_TRY IT:_ May I please have every record restated word for word, with the images left out?

_GIVEN RECORDS:_
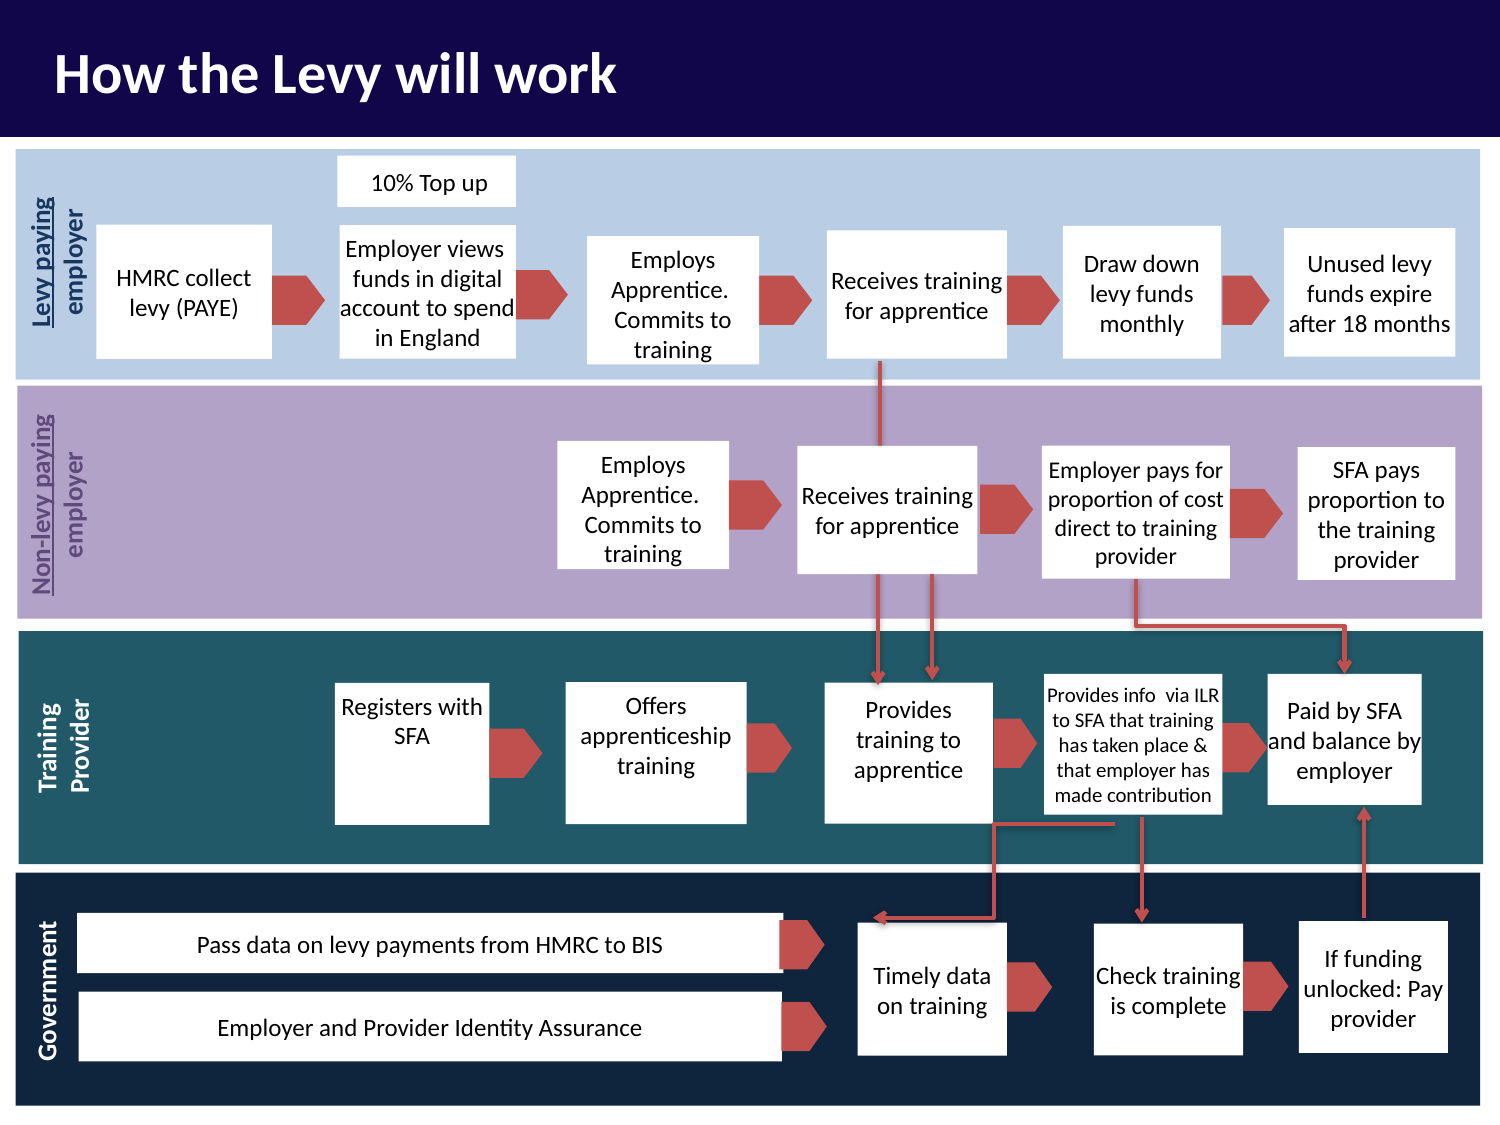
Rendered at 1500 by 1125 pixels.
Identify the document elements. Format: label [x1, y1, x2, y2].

text_box [1192, 521, 1289, 731]
text_box [716, 521, 1042, 525]
text_box [15, 148, 1481, 1106]
text_box [946, 749, 1041, 992]
picture [0, 0, 1500, 137]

_RESULT:_
Rendered at 1500 by 1125 pixels.
Identify the document elements. Format: label [x1, y1, x2, y2].

text_box [1192, 521, 1289, 731]
text_box [716, 521, 1042, 525]
text_box [15, 148, 1481, 1106]
text_box [946, 749, 1041, 992]
picture [0, 0, 1500, 137]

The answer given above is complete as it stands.